Qualified it is still bad advice. The last thing the software industry needs
is a hazing period for unscrupulous companies to take advantage of. If you're
really lacking in any demonstrable experience then work on a personal project
or an open source project until you can show that you know what you're doing.
The pay is the same and what you'll have to show for it is just as valuable
(if not a lot more) for future employers -- at least the ones you're likely to
actually want to work for.

>> "fast-moving, multi-faceted company with real clients"

Before I got into software I built a public relations agency from the ground
up. I used to dream in corporate double-talk. Even I don't know what that
phrase means.

------
zachgersh
Why is this targeted at young developers? Seems like this is advice for any
developer who is looking to get their start in the industry.

I would replace working for free with contributing to an open source project
or working to become a maintainer.
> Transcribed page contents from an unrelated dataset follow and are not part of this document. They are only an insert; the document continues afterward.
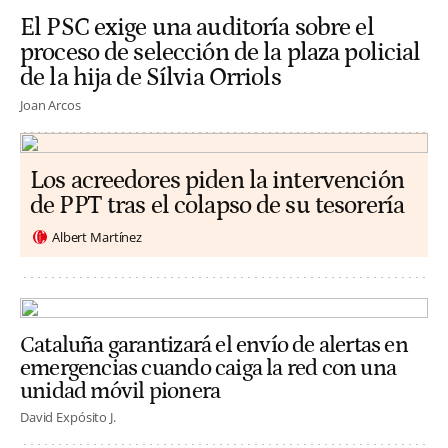
El PSC exige una auditoría sobre el
proceso de selección de la plaza policial
de la hija de Sílvia Orriols
Joan Arcos
Los acreedores piden la intervención
de PPT tras el colapso de su tesorería
Albert Martínez
Cataluña garantizará el envío de alertas en
emergencias cuando caiga la red con una
unidad móvil pionera
David Expósito J.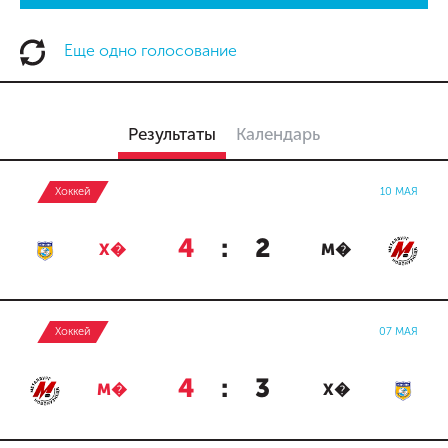
Еще одно голосование
Результаты
Календарь
Хоккей
10 МАЯ
4
:
2
Х�
М�
Хоккей
07 МАЯ
4
:
3
М�
Х�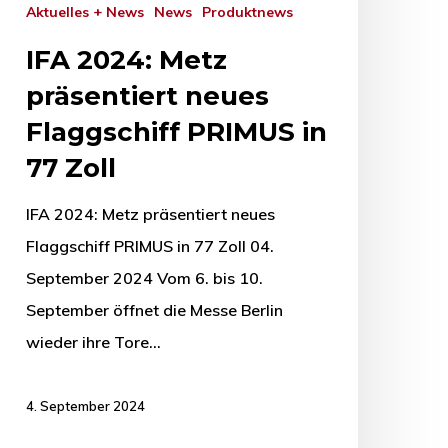
Aktuelles + News
News
Produktnews
IFA 2024: Metz
präsentiert neues
Flaggschiff PRIMUS in
77 Zoll
IFA 2024: Metz präsentiert neues
Flaggschiff PRIMUS in 77 Zoll 04.
September 2024 Vom 6. bis 10.
September öffnet die Messe Berlin
wieder ihre Tore…
4. September 2024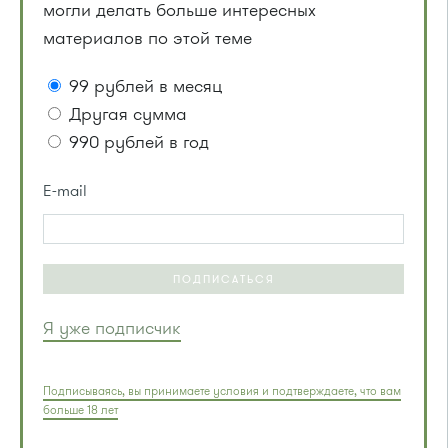
могли делать больше интересных
материалов по этой теме
99 рублей в месяц
Другая сумма
990 рублей в год
E-mail
ПОДПИСАТЬСЯ
Я уже подписчик
Подписываясь, вы принимаете условия и подтверждаете, что вам
больше 18 лет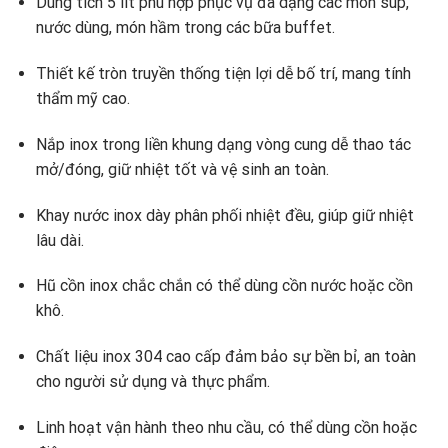
Dung tích 5 lít phù hợp phục vụ đa dạng các món súp,
nước dùng, món hầm trong các bữa buffet.
Thiết kế tròn truyền thống tiện lợi dễ bố trí, mang tính
thẩm mỹ cao.
Nắp inox trong liền khung dạng vòng cung dễ thao tác
mở/đóng, giữ nhiệt tốt và vệ sinh an toàn.
Khay nước inox dày phân phối nhiệt đều, giúp giữ nhiệt
lâu dài.
Hũ cồn inox chắc chắn có thể dùng cồn nước hoặc cồn
khô.
Chất liệu inox 304 cao cấp đảm bảo sự bền bỉ, an toàn
cho người sử dụng và thực phẩm.
Linh hoạt vận hành theo nhu cầu, có thể dùng cồn hoặc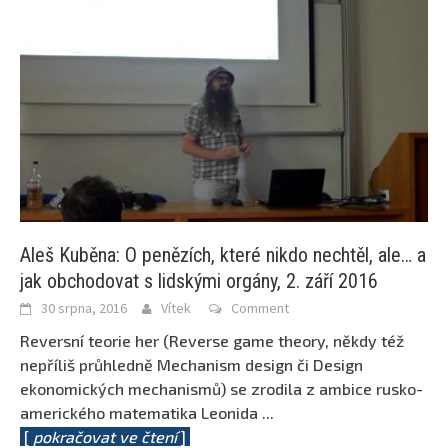
Aleš Kuběna: O penězích, které nikdo nechtěl, ale… a
jak obchodovat s lidskými orgány, 2. září 2016
30 srpna, 2016
Vítek
Comment
Reversní teorie her (Reverse game theory, někdy též
nepříliš průhledně Mechanism design či Design
ekonomických mechanismů) se zrodila z ambice rusko-
amerického matematika Leonida
...
[
pokračovat ve čtení
]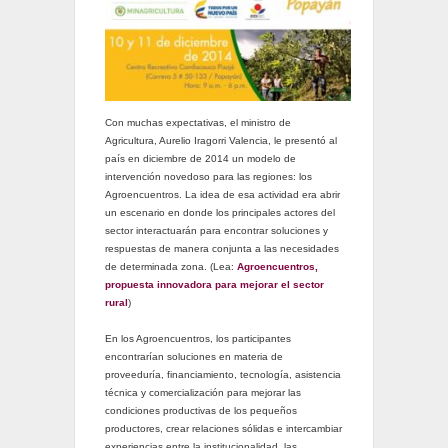
Con muchas expectativas, el ministro de
Agricultura, Aurelio Iragorri Valencia, le presentó al
país en diciembre de 2014 un modelo de
intervención novedoso para las regiones: los
Agroencuentros. La idea de esa actividad era abrir
un escenario en donde los principales actores del
sector interactuarán para encontrar soluciones y
respuestas de manera conjunta a las necesidades
de determinada zona. (Lea:
Agroencuentros,
propuesta innovadora para mejorar el sector
rural
)
En los Agroencuentros, los participantes
encontrarían soluciones en materia de
proveeduría, financiamiento, tecnología, asistencia
técnica y comercialización para mejorar las
condiciones productivas de los pequeños
productores, crear relaciones sólidas e intercambiar
experiencias entre la institucionalidad, las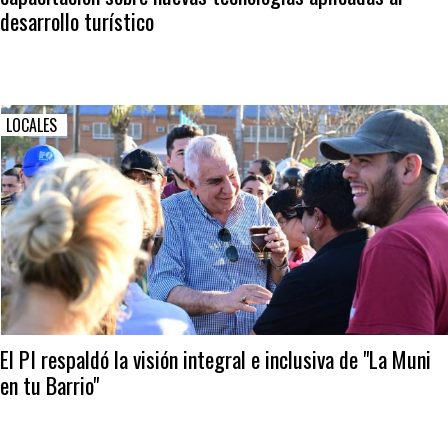
desarrollo turístico
LOCALES
El PI respaldó la visión integral e inclusiva de "La Muni
en tu Barrio"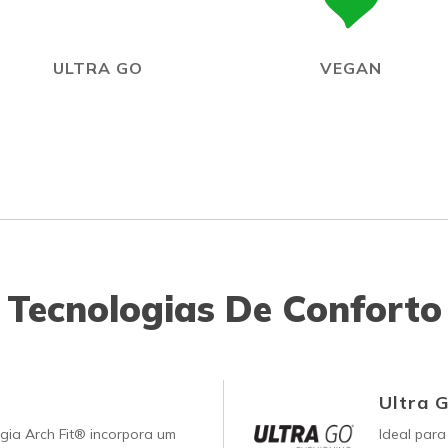
ULTRA GO
VEGAN
Tecnologias De Conforto
Ultra 
gia Arch Fit® incorpora um
Ideal para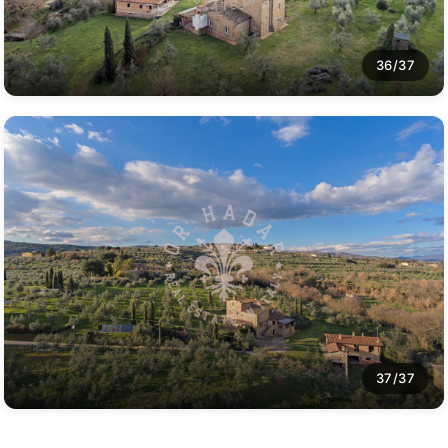
36/37
37/37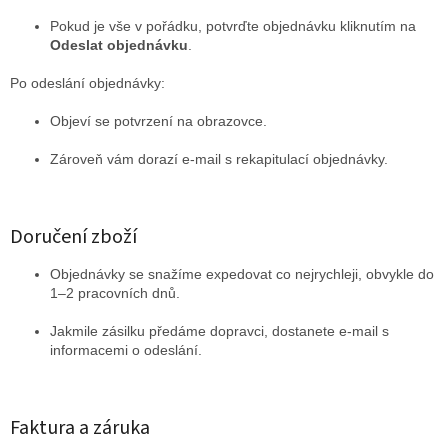
Pokud je vše v pořádku, potvrďte objednávku kliknutím na
Odeslat objednávku
.
Po odeslání objednávky:
Objeví se potvrzení na obrazovce.
Zároveň vám dorazí e-mail s rekapitulací objednávky.
Doručení zboží
Objednávky se snažíme expedovat co nejrychleji, obvykle do
1–2 pracovních dnů.
Jakmile zásilku předáme dopravci, dostanete e-mail s
informacemi o odeslání.
Faktura a záruka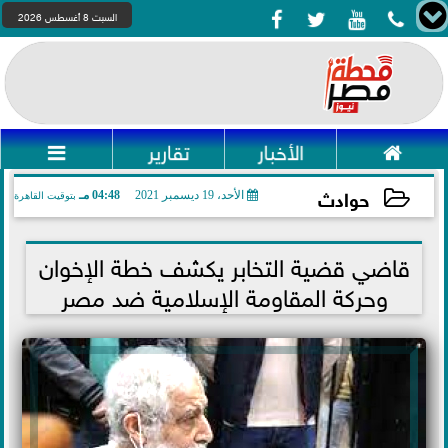




السبت 8 أغسطس 2026

الأخبار
تقارير

حوادث
الأحد، 19 ديسمبر 2021
04:48 مـ
بتوقيت القاهرة
2021-12-19 16:48:04
قاضي قضية التخابر يكشف خطة الإخوان
وحركة المقاومة الإسلامية ضد مصر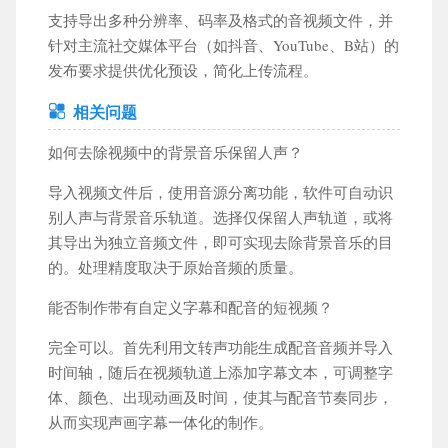
支持导出多种分辨率、码率及格式的音视频文件，并
针对主流社交媒体平台（如抖音、YouTube、B站）的
发布要求提供优化预设，简化上传流程。
相关问题
如何去除视频中的背景音乐保留人声？
导入视频文件后，使用音源分离功能，软件可自动识
别人声与背景音乐轨道。选择仅保留人声轨道，或将
其导出为独立音频文件，即可实现去除背景音乐的目
的。处理精度取决于原始音频的质量。
能否制作带有自定义字幕和配音的短视频？
完全可以。首先利用文转声功能生成配音音频并导入
时间轴，随后在视频轨道上添加字幕文本，可调整字
体、颜色、出现动画及时间，使其与配音节奏同步，
从而实现声画字幕一体化的制作。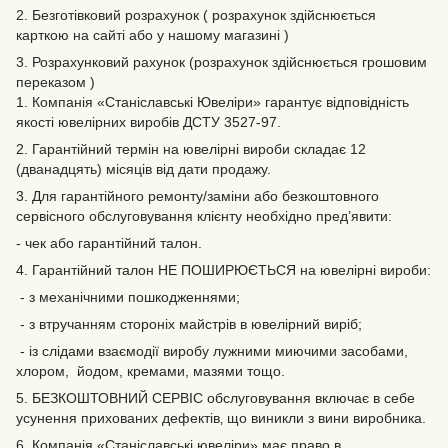
2. Безготівковий розрахунок ( розрахунок здійснюється
карткою на сайті або у нашому магазині )
3. Розрахунковий рахунок (розрахунок здійснюється грошовим
переказом )
1. Компанія «Станіславські Ювеліри» гарантує відповідність
якості ювелірних виробів ДСТУ 3527-97.
2. Гарантійний термін на ювелірні вироби складає 12
(дванадцять) місяців від дати продажу.
3. Для гарантійного ремонту/заміни або безкоштовного
сервісного обслуговування клієнту необхідно пред’явити:
- чек або гарантійний талон.
4. Гарантійний талон НЕ ПОШИРЮЄТЬСЯ на ювелірні вироби:
- з механічними пошкодженнями;
- з втручанням стороніх майстрів в ювелірний виріб;
- із слідами взаємодії виробу лужними миючими засобами,
хлором, йодом, кремами, мазями тощо.
5. БЕЗКОШТОВНИЙ СЕРВІС обслуговування включає в себе
усунення прихованих дефектів‚ що виникли з вини виробника.
6. Компанія «Станіславські ювеліри» має право в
People have already pointed this out and I
wanted to agree!

------
bsirkia
Definitely all good points, only quibble is that not everyone has the option
to work for the their first company for free or would have to take a second
paying job to make it work. That limits the amount of time you can spend on
your own projects and personal development.

------
pmelendez
Hmmm... I have a feeling that I will see tomorrow a "Why I wouldn't hire you"
article over here.

------
joshdance
I found a health tech company I wanted to work for an asked for an internship.
They not only paid me, it is now my full time job. Offer to work for free and
if you generate significant value they will pay you.

------
RobotCaleb
Scrolling on that site is broken. I can't page down without hiding text that I
haven't read yet.